### EXERCISE REQUIREMENTS
What you write must match, character for character, the lines from the one with "Figure 8. Initial" down to the one with "Fig. 1: Network" in the listing below, minus its pictures.

+++ MATERIAL FOR THIS TASK +++

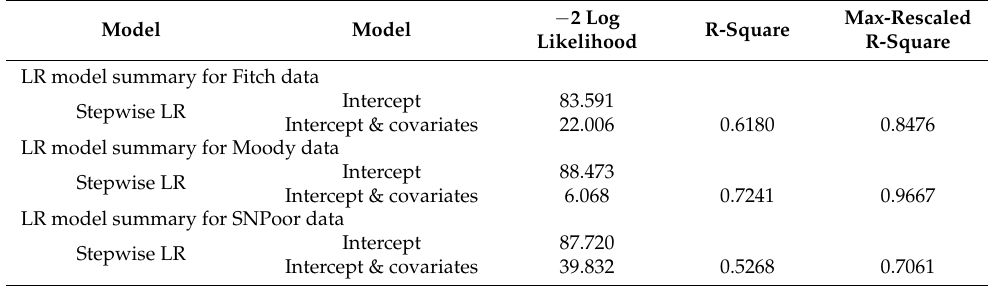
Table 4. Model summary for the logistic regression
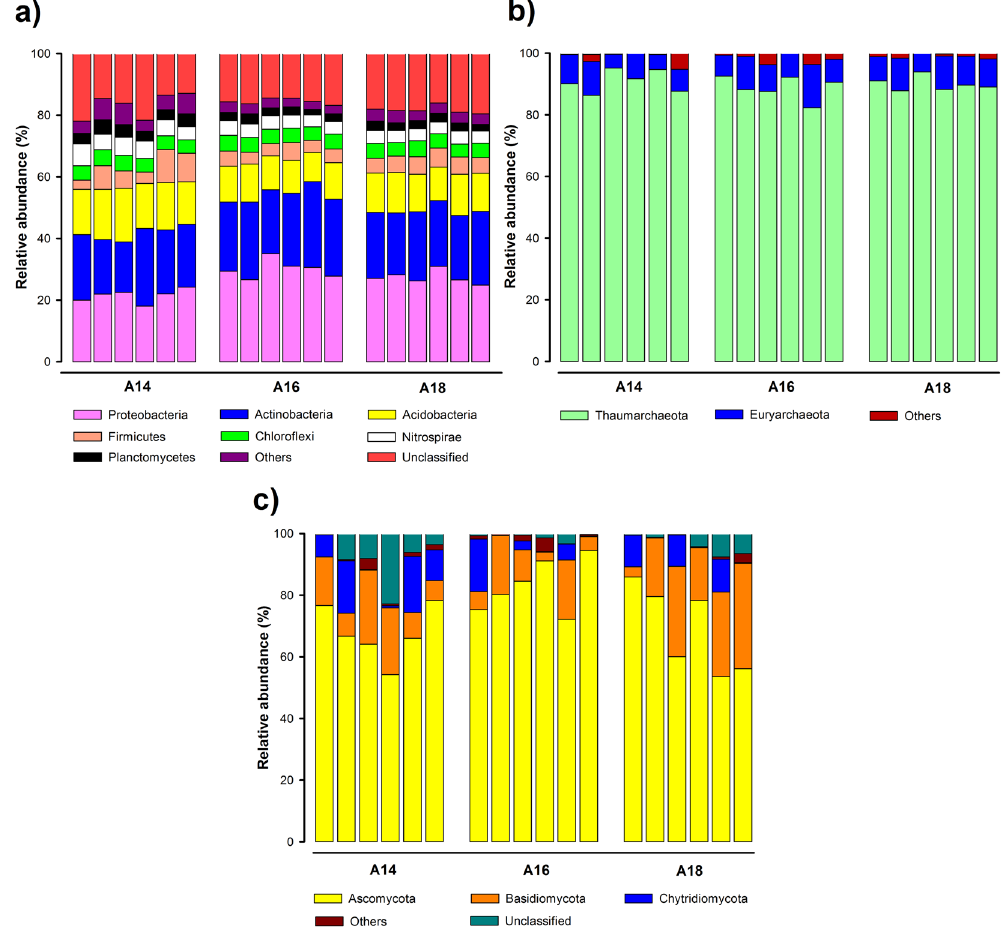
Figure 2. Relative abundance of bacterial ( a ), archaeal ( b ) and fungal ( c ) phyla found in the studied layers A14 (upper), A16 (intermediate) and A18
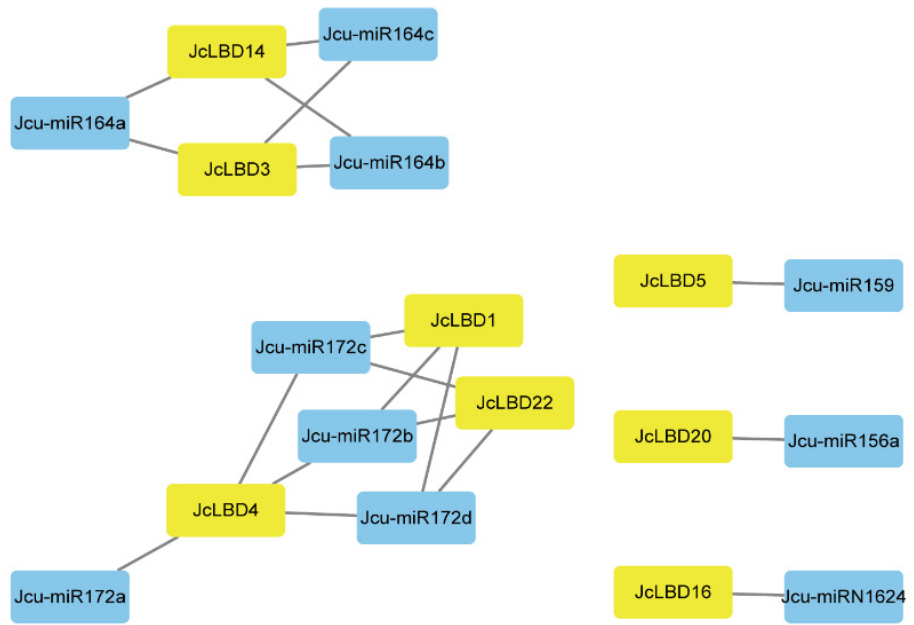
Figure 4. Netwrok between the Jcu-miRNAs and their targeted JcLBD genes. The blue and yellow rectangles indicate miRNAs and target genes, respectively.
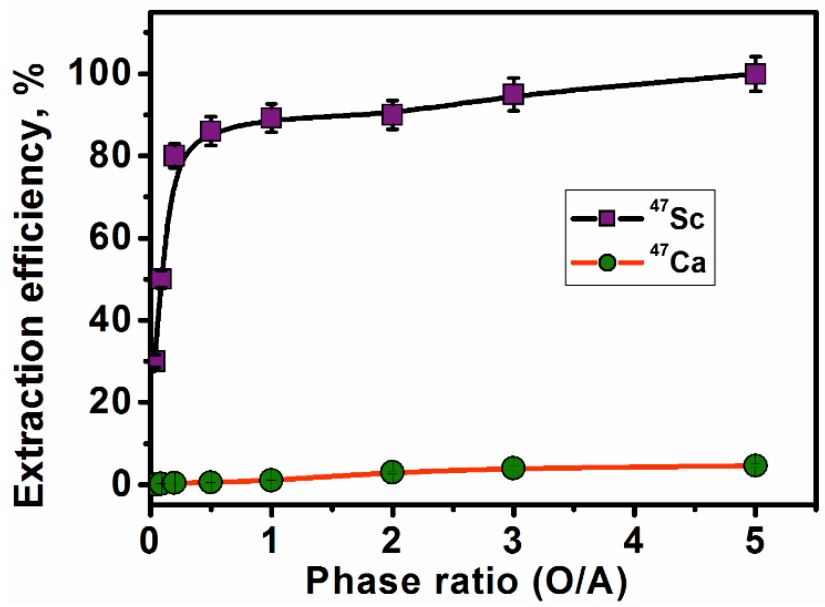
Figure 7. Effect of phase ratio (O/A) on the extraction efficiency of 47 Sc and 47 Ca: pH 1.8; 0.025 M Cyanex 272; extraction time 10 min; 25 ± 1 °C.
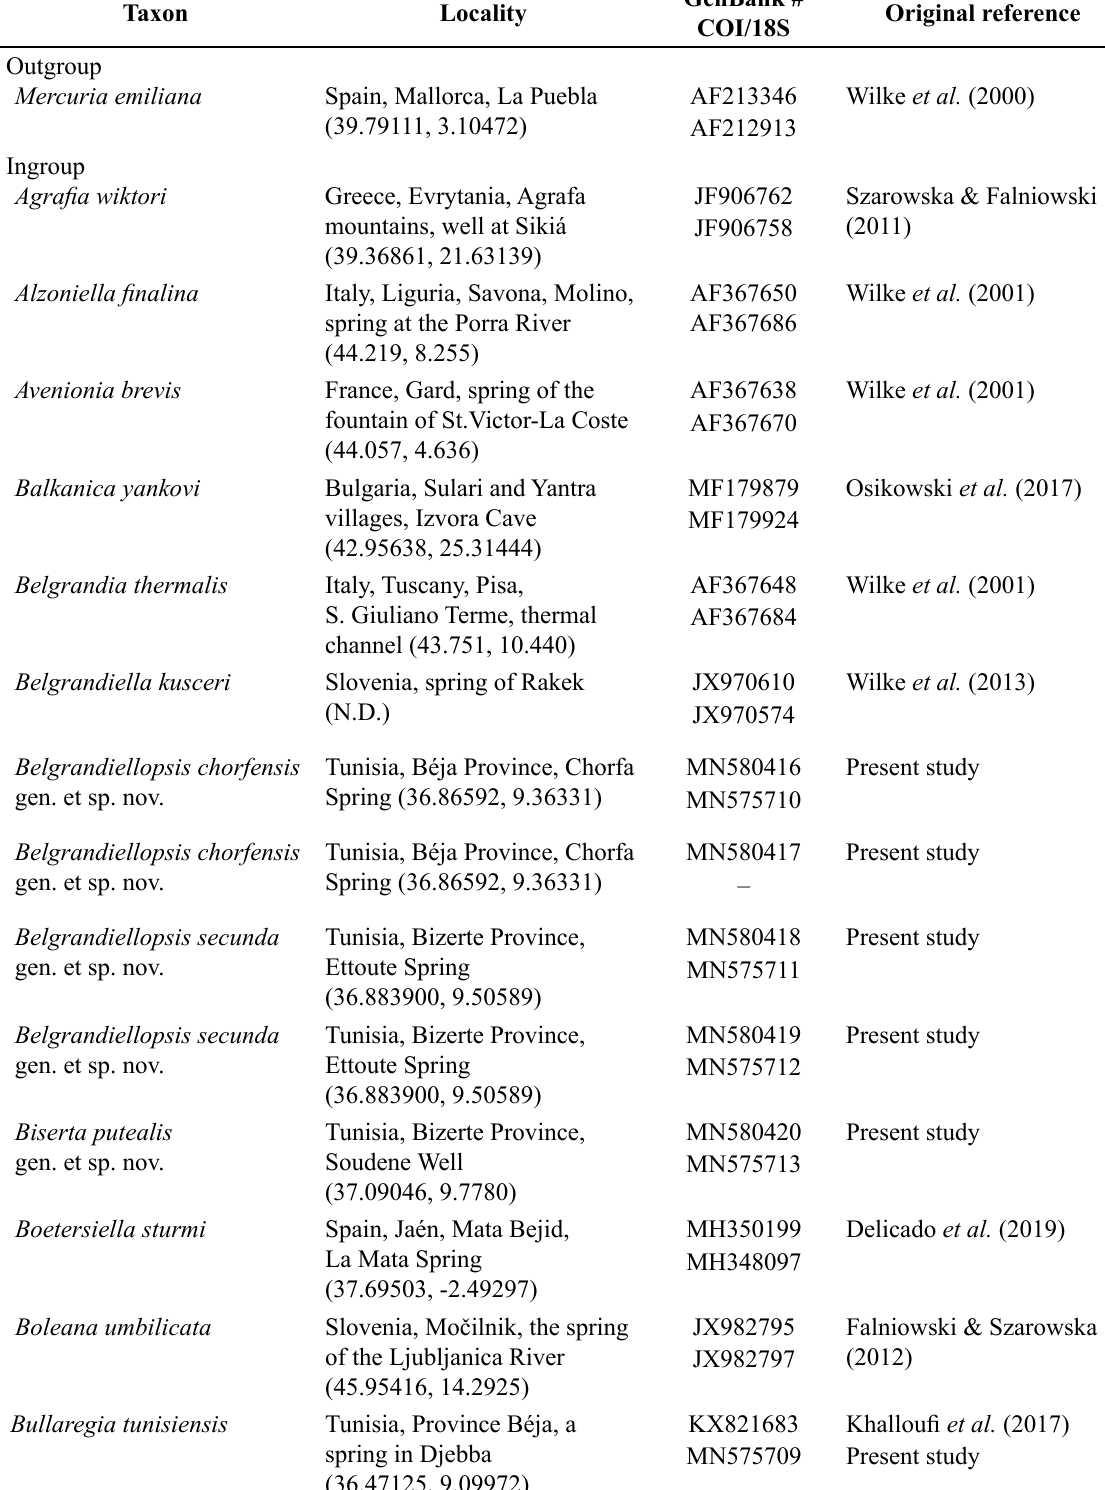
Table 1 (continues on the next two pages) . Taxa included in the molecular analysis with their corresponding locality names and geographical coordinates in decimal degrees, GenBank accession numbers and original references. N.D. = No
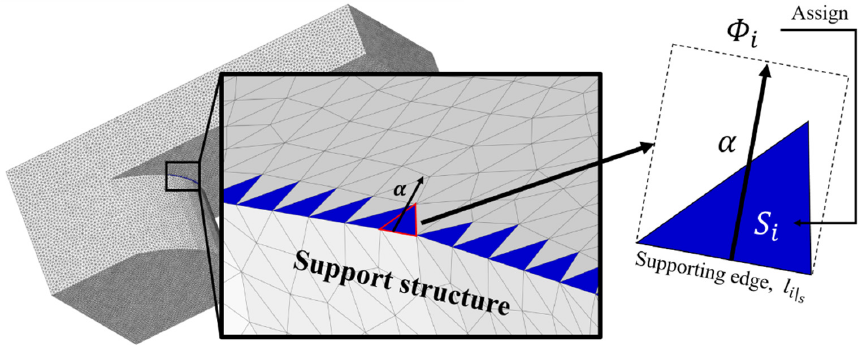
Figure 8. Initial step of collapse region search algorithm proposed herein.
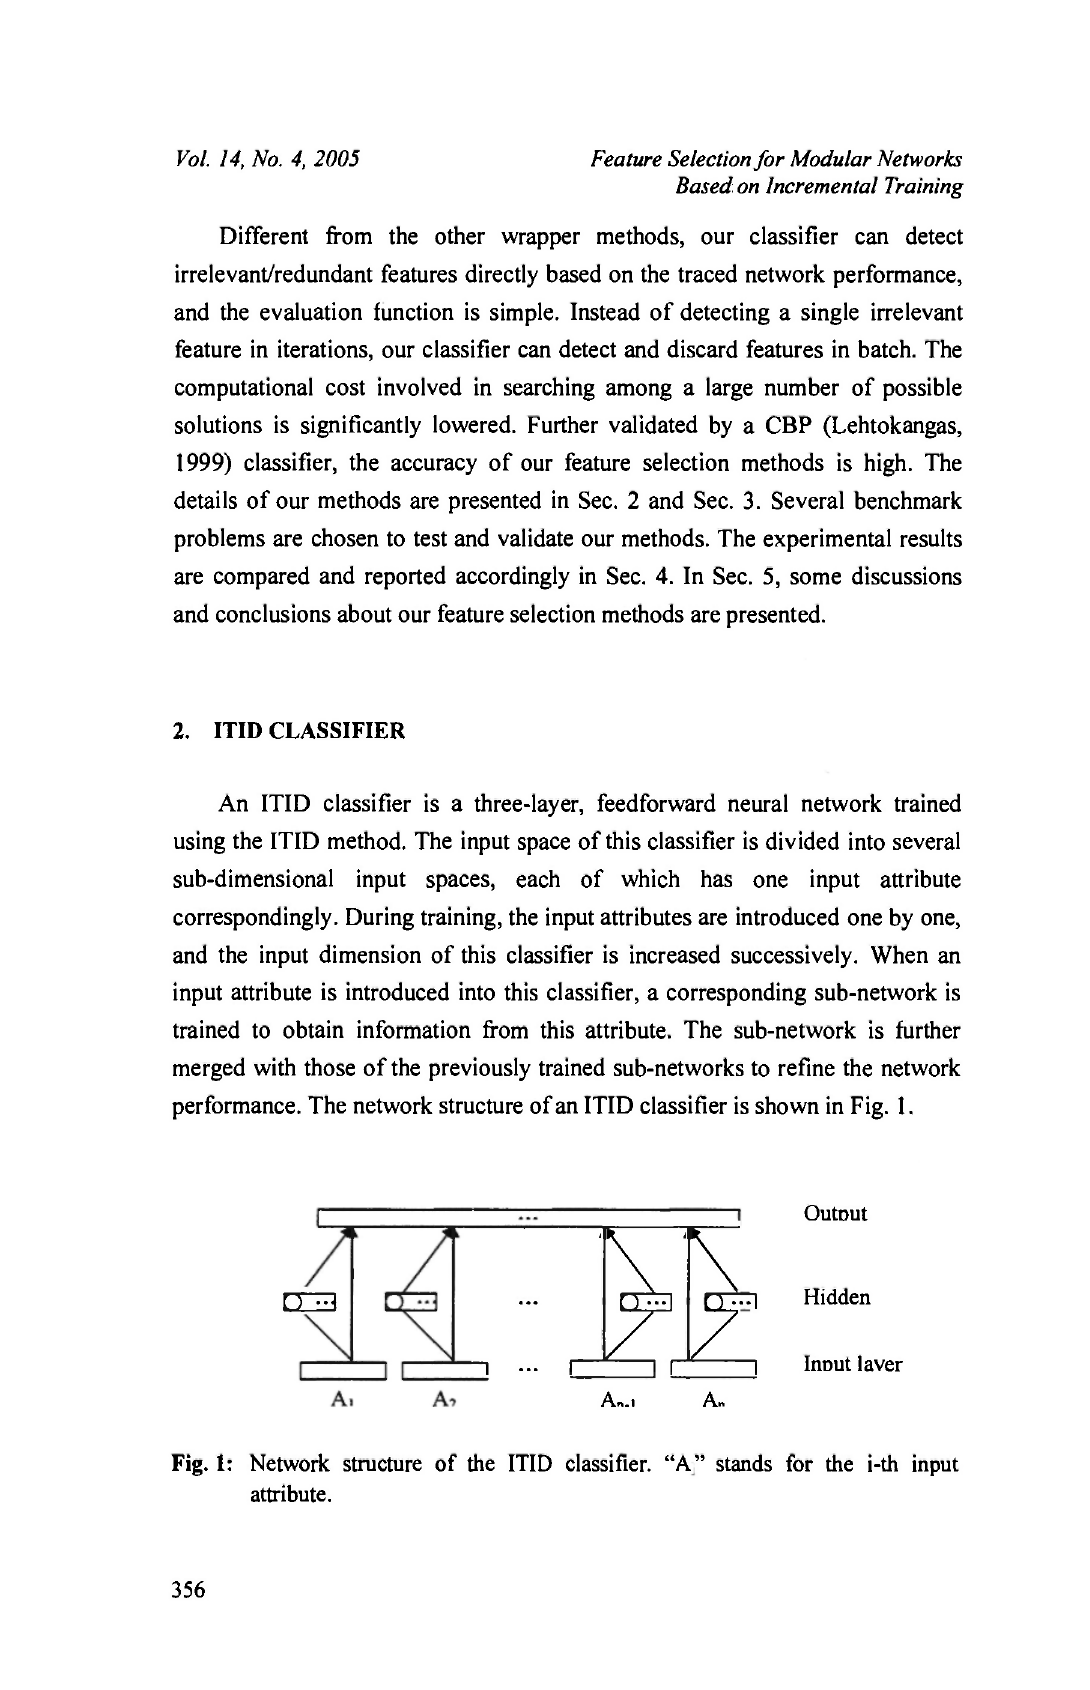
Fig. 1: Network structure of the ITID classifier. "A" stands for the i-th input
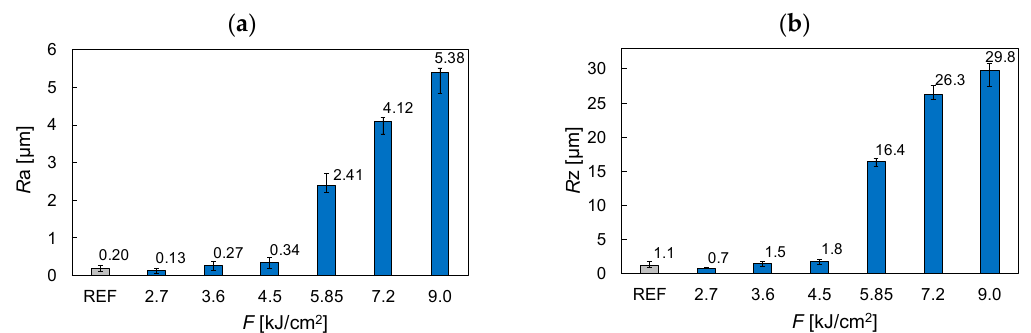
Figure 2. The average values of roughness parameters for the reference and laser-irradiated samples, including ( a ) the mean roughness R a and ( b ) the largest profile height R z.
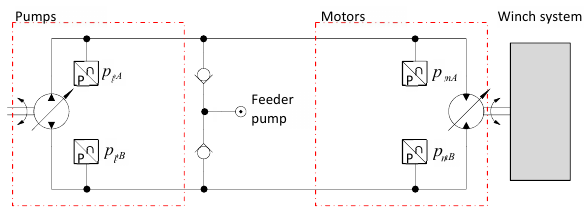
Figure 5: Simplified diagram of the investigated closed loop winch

+++

### RESPONSE
Figure 8. Initial step of collapse region search algorithm proposed herein.
Fig. 1: Network structure of the ITID classifier. "A" stands for the i-th input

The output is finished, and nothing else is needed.